**** DATA TO USE

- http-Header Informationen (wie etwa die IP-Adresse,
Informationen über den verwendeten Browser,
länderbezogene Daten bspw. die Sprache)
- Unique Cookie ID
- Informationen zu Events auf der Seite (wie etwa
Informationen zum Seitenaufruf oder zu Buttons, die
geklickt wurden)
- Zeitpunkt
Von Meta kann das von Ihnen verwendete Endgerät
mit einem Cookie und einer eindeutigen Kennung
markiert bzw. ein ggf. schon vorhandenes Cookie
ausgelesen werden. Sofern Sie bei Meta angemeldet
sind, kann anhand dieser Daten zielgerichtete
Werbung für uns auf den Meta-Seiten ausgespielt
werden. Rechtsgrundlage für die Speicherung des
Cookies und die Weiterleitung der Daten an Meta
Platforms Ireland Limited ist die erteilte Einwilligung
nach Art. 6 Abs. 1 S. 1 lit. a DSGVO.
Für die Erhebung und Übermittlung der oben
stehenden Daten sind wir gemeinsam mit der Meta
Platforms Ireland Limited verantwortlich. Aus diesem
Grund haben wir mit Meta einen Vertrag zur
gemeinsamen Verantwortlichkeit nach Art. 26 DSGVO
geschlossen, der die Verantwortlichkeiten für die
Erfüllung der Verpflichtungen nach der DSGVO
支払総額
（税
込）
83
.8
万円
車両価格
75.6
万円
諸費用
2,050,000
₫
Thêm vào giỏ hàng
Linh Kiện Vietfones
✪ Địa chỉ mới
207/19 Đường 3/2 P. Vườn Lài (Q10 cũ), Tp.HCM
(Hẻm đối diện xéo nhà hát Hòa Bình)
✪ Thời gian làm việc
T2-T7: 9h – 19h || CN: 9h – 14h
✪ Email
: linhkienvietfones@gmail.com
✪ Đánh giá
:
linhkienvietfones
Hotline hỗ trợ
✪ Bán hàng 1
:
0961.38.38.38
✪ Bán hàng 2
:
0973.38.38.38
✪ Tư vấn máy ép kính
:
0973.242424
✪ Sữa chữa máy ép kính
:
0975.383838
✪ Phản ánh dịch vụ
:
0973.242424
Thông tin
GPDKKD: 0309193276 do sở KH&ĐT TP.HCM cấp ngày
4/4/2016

********

• [WHAT YOU WILL DO] Copy the stretch from the start of the records through the line that contains "Informationen zum Seitenaufruf", keeping every line unchanged.

• [ANSWER BOX]
- http-Header Informationen (wie etwa die IP-Adresse,
Informationen über den verwendeten Browser,
länderbezogene Daten bspw. die Sprache)
- Unique Cookie ID
- Informationen zu Events auf der Seite (wie etwa
Informationen zum Seitenaufruf oder zu Buttons, die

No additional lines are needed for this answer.